Saiful Mujani menempuh pendidikan tinggi di bidang ilmu politik dan ilmu sosial, memperoleh gelar doktor dari universitas ternama di luar negeri. Setelah kembali ke Indonesia, ia mengabdi di UIN Jakarta dan berhasil meraih jabatan Guru Besar pada tahun 2023. Selama masa pengabdiannya, Mujani dikenal aktif meneliti dinamika politik Indonesia, khususnya hubungan antara lembaga keagamaan dan negara.

Baca juga:

Berbagai publikasi ilmiah hasil karya Mujani telah dimuat dalam jurnal internasional terakreditasi. Ia juga sering menjadi narasumber dalam forum-forum akademik dan media massa, memberikan analisis tentang tren politik, kebijakan publik, dan peran agama dalam demokrasi.

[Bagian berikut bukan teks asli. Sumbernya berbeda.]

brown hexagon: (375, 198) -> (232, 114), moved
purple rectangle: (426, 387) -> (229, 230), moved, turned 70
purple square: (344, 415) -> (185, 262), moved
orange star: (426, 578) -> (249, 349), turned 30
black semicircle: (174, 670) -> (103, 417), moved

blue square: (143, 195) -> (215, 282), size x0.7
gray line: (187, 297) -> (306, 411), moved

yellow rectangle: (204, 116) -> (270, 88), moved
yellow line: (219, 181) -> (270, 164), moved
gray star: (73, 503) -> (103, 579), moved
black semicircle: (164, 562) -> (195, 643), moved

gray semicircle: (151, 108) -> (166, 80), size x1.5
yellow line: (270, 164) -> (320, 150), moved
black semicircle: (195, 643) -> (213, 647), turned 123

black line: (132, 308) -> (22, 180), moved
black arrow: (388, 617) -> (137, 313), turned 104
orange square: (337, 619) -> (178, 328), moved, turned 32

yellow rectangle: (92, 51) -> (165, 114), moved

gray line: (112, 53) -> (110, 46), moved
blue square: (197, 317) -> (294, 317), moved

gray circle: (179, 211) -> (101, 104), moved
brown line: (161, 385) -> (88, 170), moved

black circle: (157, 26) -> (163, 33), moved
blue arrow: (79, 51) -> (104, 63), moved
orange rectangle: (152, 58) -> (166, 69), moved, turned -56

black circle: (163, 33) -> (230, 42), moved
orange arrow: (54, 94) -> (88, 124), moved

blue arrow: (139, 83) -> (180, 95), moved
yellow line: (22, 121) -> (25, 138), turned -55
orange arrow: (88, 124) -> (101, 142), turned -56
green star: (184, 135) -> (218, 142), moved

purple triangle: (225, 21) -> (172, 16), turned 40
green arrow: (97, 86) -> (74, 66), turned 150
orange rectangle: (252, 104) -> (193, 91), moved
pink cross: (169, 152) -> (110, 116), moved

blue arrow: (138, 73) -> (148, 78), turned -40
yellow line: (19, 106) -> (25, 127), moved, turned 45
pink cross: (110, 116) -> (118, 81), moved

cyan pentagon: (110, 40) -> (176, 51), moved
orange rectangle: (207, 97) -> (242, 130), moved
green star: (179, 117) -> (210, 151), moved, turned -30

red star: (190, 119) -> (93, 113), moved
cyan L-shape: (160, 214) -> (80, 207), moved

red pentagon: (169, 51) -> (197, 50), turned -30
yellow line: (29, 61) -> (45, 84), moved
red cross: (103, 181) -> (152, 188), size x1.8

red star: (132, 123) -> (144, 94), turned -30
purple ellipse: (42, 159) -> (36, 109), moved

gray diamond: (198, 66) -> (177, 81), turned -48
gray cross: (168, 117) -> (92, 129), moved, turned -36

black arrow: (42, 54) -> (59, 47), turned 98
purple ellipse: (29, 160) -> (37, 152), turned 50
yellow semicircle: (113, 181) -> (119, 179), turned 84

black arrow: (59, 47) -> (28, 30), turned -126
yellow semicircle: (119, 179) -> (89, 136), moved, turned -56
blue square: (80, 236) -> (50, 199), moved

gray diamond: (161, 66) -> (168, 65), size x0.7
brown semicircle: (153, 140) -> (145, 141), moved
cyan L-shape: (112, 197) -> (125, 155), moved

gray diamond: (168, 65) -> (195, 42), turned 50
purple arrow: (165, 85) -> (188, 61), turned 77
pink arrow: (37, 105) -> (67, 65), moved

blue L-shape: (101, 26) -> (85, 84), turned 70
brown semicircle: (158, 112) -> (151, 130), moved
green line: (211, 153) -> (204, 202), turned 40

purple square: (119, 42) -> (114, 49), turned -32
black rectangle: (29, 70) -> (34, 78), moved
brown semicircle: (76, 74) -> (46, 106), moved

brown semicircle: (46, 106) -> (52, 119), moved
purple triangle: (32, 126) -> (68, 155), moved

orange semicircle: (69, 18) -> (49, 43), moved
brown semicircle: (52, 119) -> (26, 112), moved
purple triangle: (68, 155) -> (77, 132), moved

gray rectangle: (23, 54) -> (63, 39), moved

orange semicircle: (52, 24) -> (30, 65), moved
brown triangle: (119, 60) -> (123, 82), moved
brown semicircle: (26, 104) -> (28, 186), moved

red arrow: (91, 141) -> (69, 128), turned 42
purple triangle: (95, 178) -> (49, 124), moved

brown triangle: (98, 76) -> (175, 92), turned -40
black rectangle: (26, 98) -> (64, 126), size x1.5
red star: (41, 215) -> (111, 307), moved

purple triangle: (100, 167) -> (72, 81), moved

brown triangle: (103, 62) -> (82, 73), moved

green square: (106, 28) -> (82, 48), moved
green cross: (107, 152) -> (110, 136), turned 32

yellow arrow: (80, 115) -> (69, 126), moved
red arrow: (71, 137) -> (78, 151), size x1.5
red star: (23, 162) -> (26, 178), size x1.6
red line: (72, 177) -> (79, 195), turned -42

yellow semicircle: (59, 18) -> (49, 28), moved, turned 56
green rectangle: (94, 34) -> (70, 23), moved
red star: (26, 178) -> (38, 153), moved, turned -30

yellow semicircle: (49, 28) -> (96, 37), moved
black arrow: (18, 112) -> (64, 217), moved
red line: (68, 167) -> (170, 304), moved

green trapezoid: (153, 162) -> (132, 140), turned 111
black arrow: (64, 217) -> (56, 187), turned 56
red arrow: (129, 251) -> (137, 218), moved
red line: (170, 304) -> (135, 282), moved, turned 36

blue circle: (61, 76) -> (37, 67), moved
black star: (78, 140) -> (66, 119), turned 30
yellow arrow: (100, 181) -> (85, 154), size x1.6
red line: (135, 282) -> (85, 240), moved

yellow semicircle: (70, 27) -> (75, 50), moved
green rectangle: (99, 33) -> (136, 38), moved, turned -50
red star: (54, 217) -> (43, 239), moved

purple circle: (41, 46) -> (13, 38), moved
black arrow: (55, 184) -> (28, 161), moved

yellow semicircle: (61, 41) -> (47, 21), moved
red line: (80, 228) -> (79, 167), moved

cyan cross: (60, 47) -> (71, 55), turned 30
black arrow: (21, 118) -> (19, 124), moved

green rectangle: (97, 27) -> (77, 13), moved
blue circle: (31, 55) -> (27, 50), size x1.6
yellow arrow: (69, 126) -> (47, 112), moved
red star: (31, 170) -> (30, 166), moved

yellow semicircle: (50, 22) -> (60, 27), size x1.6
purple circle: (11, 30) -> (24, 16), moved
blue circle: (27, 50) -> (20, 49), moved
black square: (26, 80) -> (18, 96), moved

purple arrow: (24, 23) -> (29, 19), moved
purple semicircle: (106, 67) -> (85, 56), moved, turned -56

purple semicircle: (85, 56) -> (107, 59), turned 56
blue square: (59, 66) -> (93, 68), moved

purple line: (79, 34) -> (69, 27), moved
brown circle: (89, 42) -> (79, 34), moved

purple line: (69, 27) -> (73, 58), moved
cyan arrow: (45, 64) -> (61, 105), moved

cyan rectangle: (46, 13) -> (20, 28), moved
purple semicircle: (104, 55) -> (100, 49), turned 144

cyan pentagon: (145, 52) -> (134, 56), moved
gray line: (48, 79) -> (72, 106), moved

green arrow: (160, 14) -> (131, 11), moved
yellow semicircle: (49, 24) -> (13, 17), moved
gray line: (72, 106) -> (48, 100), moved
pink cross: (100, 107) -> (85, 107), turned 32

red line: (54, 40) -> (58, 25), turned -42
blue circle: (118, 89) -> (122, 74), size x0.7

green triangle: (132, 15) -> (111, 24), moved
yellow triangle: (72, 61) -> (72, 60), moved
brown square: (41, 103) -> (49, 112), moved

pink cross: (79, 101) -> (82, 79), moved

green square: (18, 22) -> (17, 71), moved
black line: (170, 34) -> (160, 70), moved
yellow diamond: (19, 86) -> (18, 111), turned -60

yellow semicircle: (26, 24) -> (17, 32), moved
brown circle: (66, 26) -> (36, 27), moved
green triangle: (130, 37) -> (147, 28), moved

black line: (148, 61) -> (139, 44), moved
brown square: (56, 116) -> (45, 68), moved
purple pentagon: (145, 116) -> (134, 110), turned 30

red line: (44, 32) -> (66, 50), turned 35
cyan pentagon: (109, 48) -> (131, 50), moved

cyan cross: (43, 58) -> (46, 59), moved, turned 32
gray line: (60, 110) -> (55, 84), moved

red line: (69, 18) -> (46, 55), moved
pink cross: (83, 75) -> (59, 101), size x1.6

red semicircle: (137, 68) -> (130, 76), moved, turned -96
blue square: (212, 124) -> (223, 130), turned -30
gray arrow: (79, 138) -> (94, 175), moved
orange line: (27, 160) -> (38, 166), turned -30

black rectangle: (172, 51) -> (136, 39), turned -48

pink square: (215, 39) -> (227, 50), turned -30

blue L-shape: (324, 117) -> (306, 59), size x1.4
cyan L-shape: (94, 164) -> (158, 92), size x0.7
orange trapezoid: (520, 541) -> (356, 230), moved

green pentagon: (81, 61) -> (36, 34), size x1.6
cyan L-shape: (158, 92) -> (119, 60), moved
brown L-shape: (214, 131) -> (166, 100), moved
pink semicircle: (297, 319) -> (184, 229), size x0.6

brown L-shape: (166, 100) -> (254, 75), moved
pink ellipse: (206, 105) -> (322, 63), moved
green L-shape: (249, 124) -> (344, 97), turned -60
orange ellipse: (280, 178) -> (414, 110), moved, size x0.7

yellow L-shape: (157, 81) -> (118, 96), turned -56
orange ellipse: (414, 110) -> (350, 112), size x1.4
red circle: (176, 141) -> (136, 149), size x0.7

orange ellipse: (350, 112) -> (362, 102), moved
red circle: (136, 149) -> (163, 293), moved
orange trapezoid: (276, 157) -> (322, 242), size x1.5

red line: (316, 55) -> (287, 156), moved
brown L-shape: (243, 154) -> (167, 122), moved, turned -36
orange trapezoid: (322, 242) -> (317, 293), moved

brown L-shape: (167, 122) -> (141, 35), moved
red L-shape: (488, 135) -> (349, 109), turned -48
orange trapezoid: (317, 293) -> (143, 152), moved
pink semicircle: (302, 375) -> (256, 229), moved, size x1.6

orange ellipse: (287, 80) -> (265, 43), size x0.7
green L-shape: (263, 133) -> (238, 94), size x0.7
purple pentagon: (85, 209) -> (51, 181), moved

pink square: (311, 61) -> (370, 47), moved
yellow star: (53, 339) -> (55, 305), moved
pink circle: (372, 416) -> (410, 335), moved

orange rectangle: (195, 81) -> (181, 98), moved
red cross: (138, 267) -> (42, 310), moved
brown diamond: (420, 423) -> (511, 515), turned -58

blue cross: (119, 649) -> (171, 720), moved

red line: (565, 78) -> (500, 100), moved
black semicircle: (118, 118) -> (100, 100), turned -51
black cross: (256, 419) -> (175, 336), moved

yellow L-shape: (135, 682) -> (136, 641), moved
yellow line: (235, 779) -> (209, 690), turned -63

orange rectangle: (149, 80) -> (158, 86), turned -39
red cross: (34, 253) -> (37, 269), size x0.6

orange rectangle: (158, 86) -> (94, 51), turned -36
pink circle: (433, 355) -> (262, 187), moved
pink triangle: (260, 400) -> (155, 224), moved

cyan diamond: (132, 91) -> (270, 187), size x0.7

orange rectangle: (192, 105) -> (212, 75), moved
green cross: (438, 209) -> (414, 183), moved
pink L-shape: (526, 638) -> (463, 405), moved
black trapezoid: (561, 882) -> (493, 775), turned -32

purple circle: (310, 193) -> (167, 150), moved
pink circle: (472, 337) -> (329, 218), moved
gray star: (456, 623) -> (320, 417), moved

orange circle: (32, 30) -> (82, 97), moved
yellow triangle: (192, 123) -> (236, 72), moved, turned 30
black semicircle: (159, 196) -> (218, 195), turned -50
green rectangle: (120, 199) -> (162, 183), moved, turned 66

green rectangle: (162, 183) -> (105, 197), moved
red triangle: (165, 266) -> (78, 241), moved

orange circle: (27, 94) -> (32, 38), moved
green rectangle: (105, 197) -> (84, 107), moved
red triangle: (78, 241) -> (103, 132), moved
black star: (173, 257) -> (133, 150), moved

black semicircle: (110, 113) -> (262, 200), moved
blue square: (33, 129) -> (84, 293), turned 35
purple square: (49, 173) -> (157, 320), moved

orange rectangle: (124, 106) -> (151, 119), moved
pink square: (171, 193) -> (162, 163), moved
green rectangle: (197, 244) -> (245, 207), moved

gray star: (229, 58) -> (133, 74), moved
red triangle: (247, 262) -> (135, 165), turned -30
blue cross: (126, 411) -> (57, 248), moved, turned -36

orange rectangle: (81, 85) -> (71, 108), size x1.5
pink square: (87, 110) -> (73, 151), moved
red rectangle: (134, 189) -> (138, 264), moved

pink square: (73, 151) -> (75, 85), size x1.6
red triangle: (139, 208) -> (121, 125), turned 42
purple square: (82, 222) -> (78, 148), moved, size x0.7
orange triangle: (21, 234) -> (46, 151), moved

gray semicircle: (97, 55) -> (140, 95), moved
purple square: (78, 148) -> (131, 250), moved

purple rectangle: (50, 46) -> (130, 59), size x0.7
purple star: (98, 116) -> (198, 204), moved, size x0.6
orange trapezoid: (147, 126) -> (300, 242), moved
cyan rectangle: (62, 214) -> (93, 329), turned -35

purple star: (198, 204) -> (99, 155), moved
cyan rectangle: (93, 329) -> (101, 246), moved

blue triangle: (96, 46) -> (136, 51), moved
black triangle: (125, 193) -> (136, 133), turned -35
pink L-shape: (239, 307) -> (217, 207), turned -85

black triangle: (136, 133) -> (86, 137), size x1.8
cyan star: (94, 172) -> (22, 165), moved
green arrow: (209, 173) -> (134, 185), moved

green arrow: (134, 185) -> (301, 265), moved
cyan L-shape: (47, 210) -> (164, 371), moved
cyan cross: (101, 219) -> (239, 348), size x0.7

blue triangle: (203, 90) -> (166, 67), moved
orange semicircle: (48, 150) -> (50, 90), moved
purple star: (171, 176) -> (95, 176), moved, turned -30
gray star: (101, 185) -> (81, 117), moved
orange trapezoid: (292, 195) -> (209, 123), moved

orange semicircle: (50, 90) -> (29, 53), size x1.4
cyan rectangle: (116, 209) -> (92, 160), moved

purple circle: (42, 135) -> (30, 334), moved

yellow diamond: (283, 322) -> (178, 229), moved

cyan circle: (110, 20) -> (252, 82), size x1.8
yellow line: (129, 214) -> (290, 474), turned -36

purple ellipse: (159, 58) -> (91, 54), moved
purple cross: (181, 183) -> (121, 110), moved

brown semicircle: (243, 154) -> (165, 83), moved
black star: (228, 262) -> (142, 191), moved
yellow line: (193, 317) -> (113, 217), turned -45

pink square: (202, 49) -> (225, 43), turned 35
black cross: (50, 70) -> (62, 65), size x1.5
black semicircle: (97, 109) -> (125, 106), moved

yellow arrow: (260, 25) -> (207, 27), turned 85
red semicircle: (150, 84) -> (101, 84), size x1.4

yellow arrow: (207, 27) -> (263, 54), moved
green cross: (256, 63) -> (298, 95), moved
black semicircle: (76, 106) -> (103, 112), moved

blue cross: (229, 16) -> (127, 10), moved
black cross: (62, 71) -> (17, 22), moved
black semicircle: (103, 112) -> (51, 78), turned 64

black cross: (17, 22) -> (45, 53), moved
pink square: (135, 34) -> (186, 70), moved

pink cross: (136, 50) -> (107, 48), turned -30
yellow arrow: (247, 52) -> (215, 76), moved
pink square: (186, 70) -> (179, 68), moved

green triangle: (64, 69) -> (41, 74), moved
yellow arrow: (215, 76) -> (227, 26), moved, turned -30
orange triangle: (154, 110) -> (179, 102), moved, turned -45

Pernyataan Kontroversial dan Tindakan Hukum

Pada awal April 2026, Mujani memberikan komentar dalam sebuah wawancara yang kemudian disebarluaskan melalui media daring. Dalam komentar tersebut, ia menyatakan bahwa “kekuasaan saat ini tidak mencerminkan aspirasi rakyat” dan menambahkan bahwa “perubahan struktural termasuk kemungkinan pergantian kepemimpinan merupakan jalan keluar yang sah”. Pernyataan ini ditafsirkan oleh sejumlah pihak sebagai ajakan untuk melakukan tindakan penggulingan terhadap Presiden Prabowo Subianto.

Menanggapi hal tersebut, kepolisian daerah Metro Jaya menerima laporan resmi dari pihak yang merasa terancam oleh pernyataan Mujani. Berdasarkan Undang-Undang Nomor 12 Tahun 2005 tentang Penetapan Peraturan Penghinaan, serta Undang-Undang Nomor 27/1999 tentang Tindak Pidana Penghasutan, Polda Metro Jaya membuka penyelidikan dan menyiapkan dokumen formal untuk melaporkan Mujani ke kejaksaan.

Baca juga:

Reaksi Publik dan Akademisi

Kasus ini memicu perdebatan sengit di kalangan masyarakat dan kalangan akademisi. Sebagian menganggap bahwa kebebasan berpendapat harus dilindungi, bahkan bila menyentuh isu politik sensitif. Sementara itu, kelompok lain menilai bahwa pernyataan Mujani melampaui batas kebebasan berpendapat dan berpotensi menimbulkan konflik sosial.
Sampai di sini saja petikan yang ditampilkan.